Nikki Haley makes a campaign stop at Keene Country Club on Saturday 20 January 2024 in Keene, NH, USA

By Anthony Zurcher

North America correspondent in New Hampshire

With Ron DeSantis suspending his presidential campaign on Sunday, Nikki Haley gets the one-on-one match-up with Donald Trump for which she’s been longing.

“At one point in this campaign, there were 14 of us running,” she says in an email fundraising pitch, sent out shortly after the DeSantis news broke.

“But today, it’s officially a two-person race between me and Donald Trump!”

Ms Haley’s showdown with Mr Trump in the state-by-state contest to choose a Republican presidential candidate may not turn out exactly as she hoped, however. The way the 14-person field has thinned of late has played out mostly to the former president’s advantage.

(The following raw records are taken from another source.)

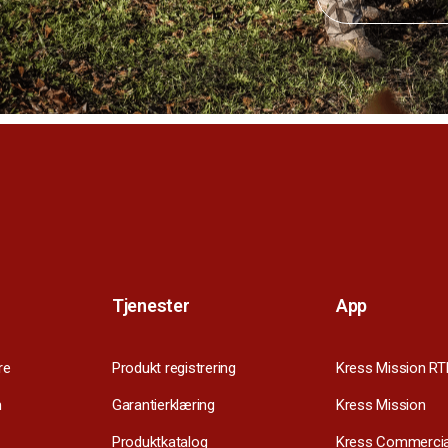
Tjenester
App
re
Produkt registrering
Kress Mission RT
m
Garantierklæring
Kress Mission
Produktkatalog
Kress Commercia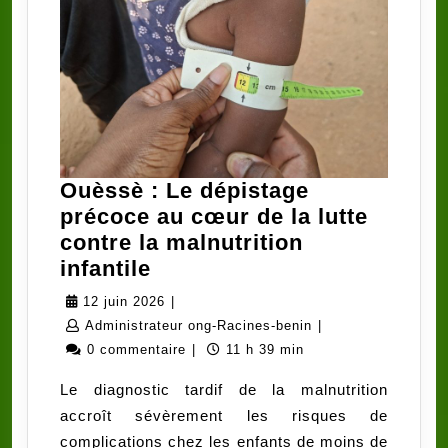
Ouèssè : Le dépistage
précoce au cœur de la lutte
contre la malnutrition
Ouèssè
infantile
:
12
12 juin 2026
|
Le
juin
Administrateur
Administrateur ong-Racines-benin
|
dépistage
2026
ong-
0 commentaire
|
11 h 39 min
précoce
Racines-
Le diagnostic tardif de la malnutrition
au
benin
accroît sévèrement les risques de
cœur
complications chez les enfants de moins de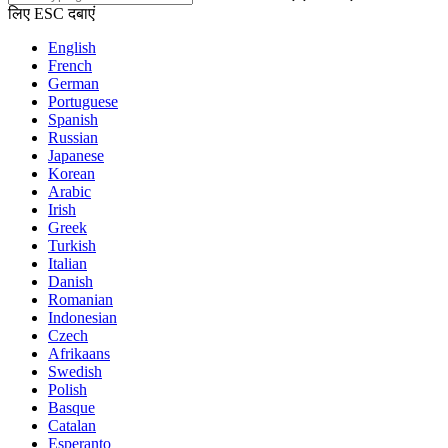
लिए ESC दबाएं
English
French
German
Portuguese
Spanish
Russian
Japanese
Korean
Arabic
Irish
Greek
Turkish
Italian
Danish
Romanian
Indonesian
Czech
Afrikaans
Swedish
Polish
Basque
Catalan
Esperanto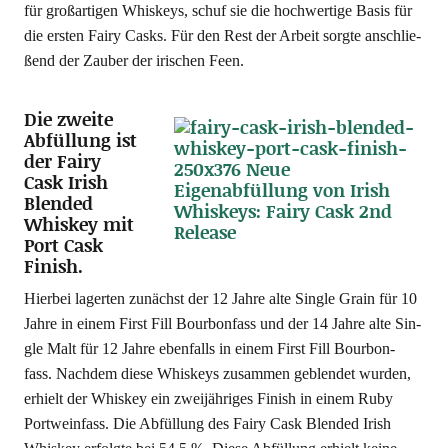
für groß­ar­ti­gen Whis­keys, schuf sie die hoch­wer­ti­ge Basis für
die ers­ten Fairy Casks. Für den Rest der Arbeit sorg­te anschlie­
ßend der Zau­ber der iri­schen Feen.
Die zweite
Abfüllung ist
der Fairy
Cask Irish
Blended
Whiskey mit
Port Cask
Finish.
Hier­bei lager­ten zunächst der 12 Jah­re alte Sin­gle Grain für 10
Jah­re in einem First Fill Bour­bon­fass und der 14 Jah­re alte Sin­
gle Malt für 12 Jah­re eben­falls in einem First Fill Bour­bon­
fass. Nach­dem die­se Whis­keys zusam­men geblen­det wur­den,
erhielt der Whis­key ein zwei­jäh­ri­ges Finish in einem Ruby
Port­wein­fass. Die Abfül­lung des Fairy Cask Blen­ded Irish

First, Mr DeSantis edged ahead of Ms Haley for second place in Iowa’s caucuses, denying her any substantial momentum boost heading into New Hampshire, which votes on Tuesday.

  • Where did it all go wrong for Ron DeSantis?
  • What to watch for in the New Hampshire primary

The day after Mr Trump’s huge win in Iowa, another presidential rival, Vivek Ramaswamy, withdrew from the race and endorsed Mr Trump, giving him an extra round of headlines.

Now Mr DeSantis is out of the picture, as well. Like Mr Ramaswamy, he has endorsed Mr Trump, although with a bit less fervour. The Florida governor reserved most of his passion for Ms Haley – and not in a good way.

He called the former US ambassador to the UN part of “the old Republican guard of yesteryear – a repackaged form of warmed-over corporatism”. It was a line of attack – Haley the elite-loving globalist – that has been the centrepiece of Mr Trump’s attack on his former Cabinet member over the past few days.

It took six days for the DeSantis campaign to churn through the stages of political grief and arrive at acceptance. But his decision to back out when he did, and the way he did, might have helped sealed Mr Trump’s victory.

Most public-opinion surveys indicate that a clear majority of voters who support Mr DeSantis view Mr Trump as the next best option, suggesting that his withdrawal will end up being a boon to the former president.

A CNN/University of New Hampshire poll released earlier on Sunday, for instance, found 62% of those in the state who backed Mr DeSantis named Mr Trump as their second choice, while only 30% named Ms Haley.

Those aren’t great numbers for the former South Carolina governor who has been focusing on New Hampshire for months as the place she believes will give her campaign the boost necessary to seriously challenge Mr Trump.